YOUR GOAL> Return all of the data verbatim, dropping any picture.

[Scene image comparisons]
☆ ☆ ☆
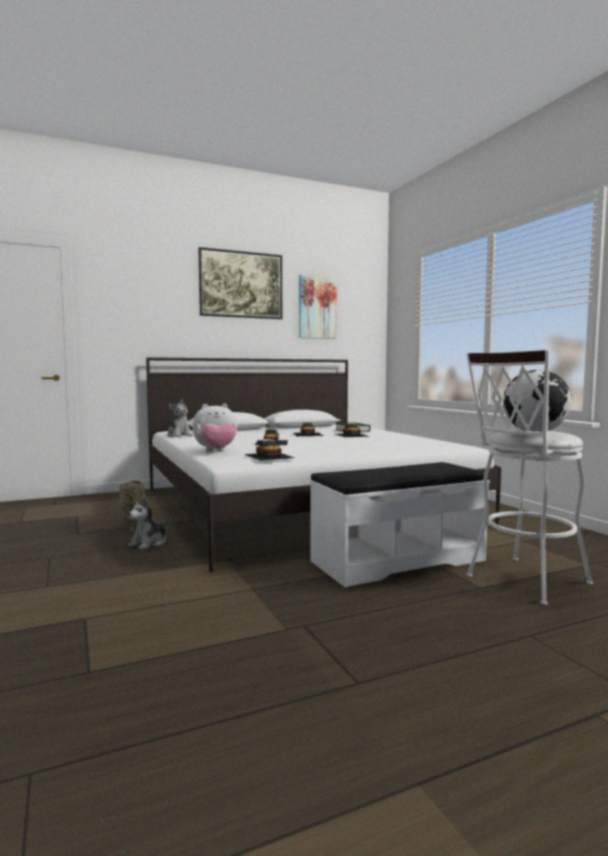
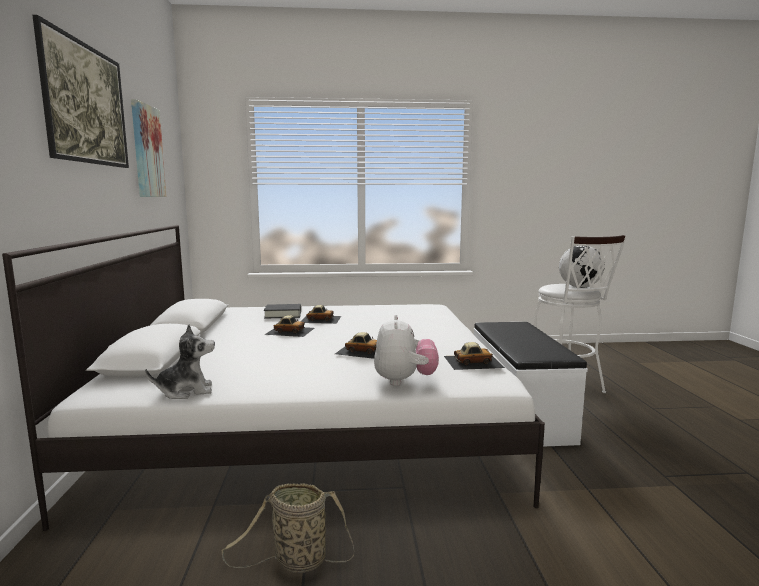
camera: 70 degrees left, 5 degrees up
plush toy [128,497,169,550] -> none

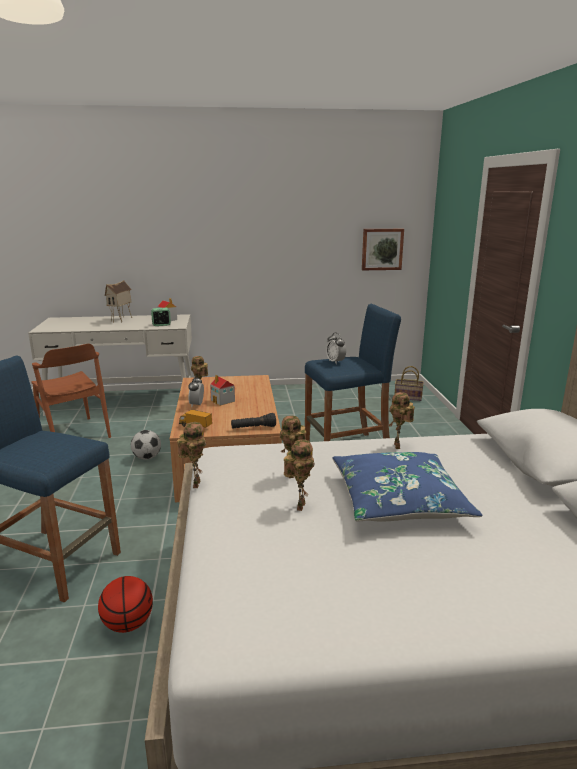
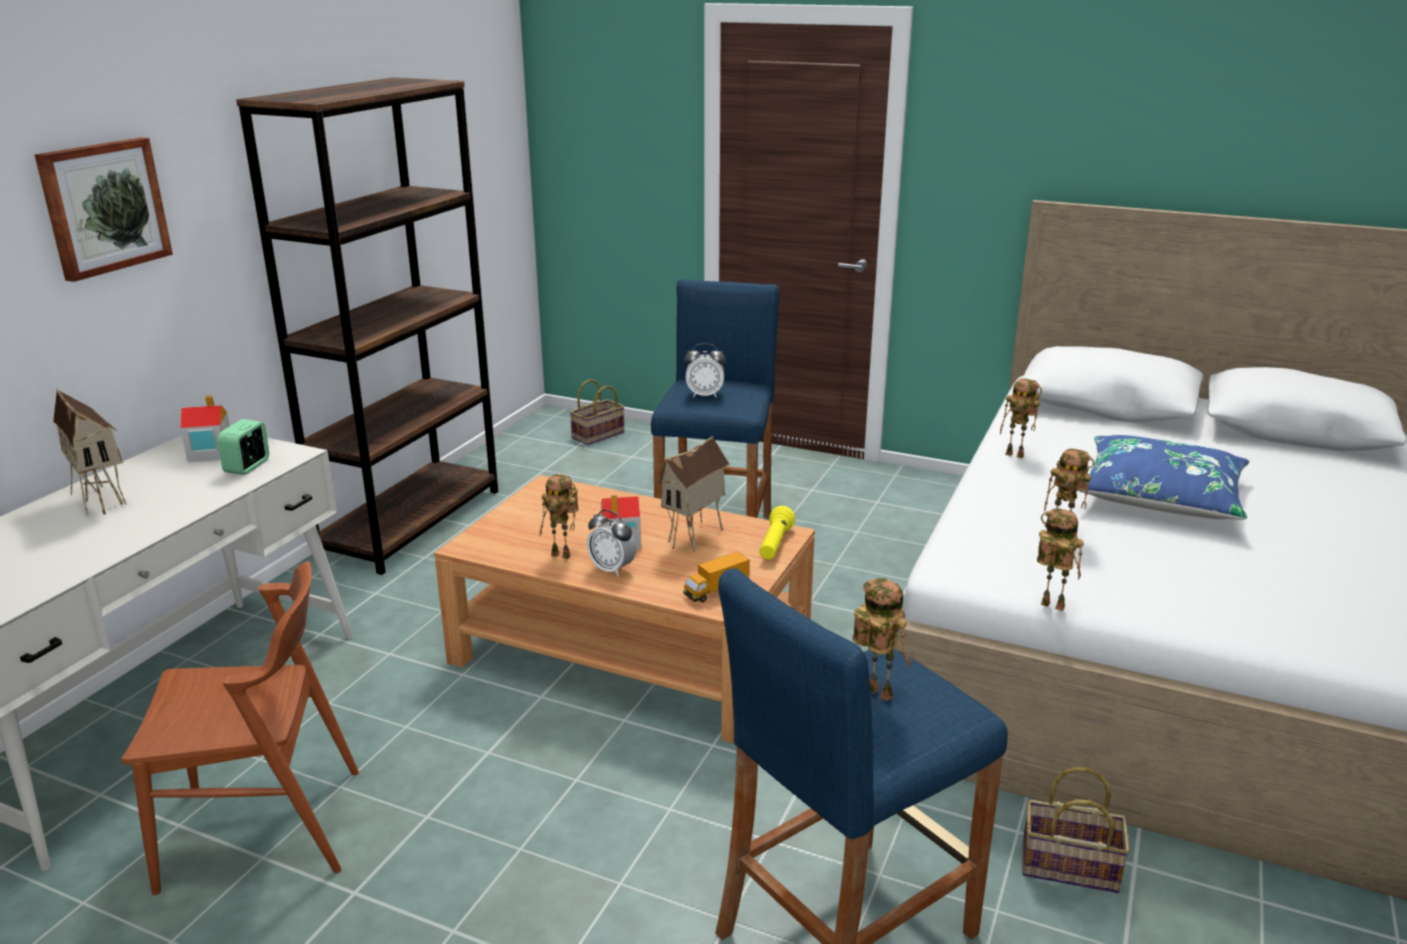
camera: 60 degrees left, 5 degrees up
basketball [98,576,153,633] -> basket [1023,767,1130,893]
football [131,430,161,460] -> none
black flashlight [231,413,276,429] -> yellow flashlight [759,506,795,560]
toy robot [284,439,314,511] -> toy robot moved to [852,578,911,701]
picture [362,229,404,270] -> picture moved to [35,137,173,282]
none -> brown bookcase [236,78,498,575]
none -> toy house [658,436,729,552]

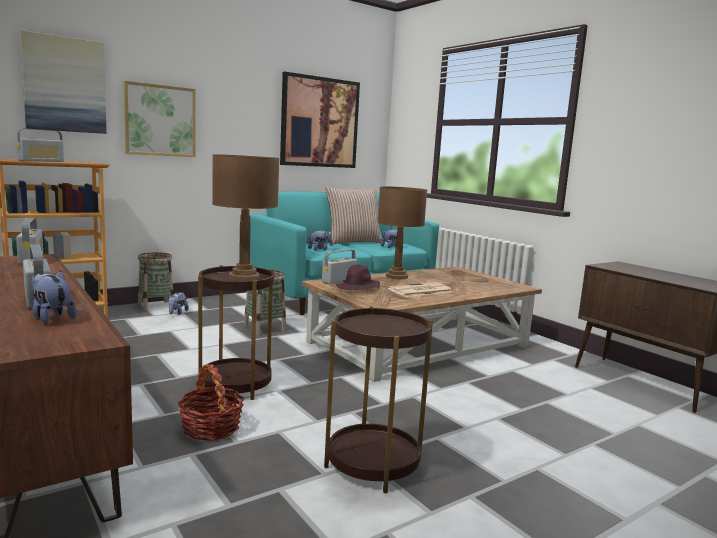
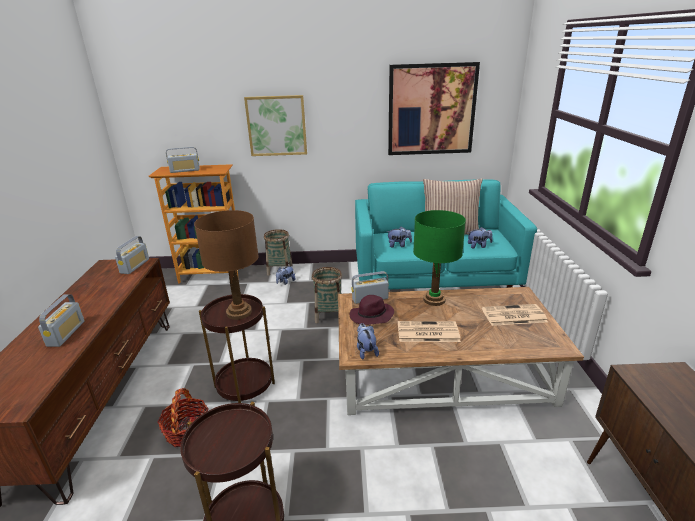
camera: 35 degrees right, 15 degrees up
picture [20,30,107,134] -> none
plush toy [32,271,77,323] -> plush toy moved to [357,323,379,360]
brown table lamp [378,186,427,279] -> green table lamp [413,210,466,306]
none -> newspaper [482,304,548,326]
☆ ☆ ☆
THE COMPLETED TASK>
camera: 70 degrees left, 5 degrees up
plush toy [128,497,169,550] -> none

camera: 60 degrees left, 5 degrees up
basketball [98,576,153,633] -> basket [1023,767,1130,893]
football [131,430,161,460] -> none
black flashlight [231,413,276,429] -> yellow flashlight [759,506,795,560]
toy robot [284,439,314,511] -> toy robot moved to [852,578,911,701]
picture [362,229,404,270] -> picture moved to [35,137,173,282]
none -> brown bookcase [236,78,498,575]
none -> toy house [658,436,729,552]

camera: 35 degrees right, 15 degrees up
picture [20,30,107,134] -> none
plush toy [32,271,77,323] -> plush toy moved to [357,323,379,360]
brown table lamp [378,186,427,279] -> green table lamp [413,210,466,306]
none -> newspaper [482,304,548,326]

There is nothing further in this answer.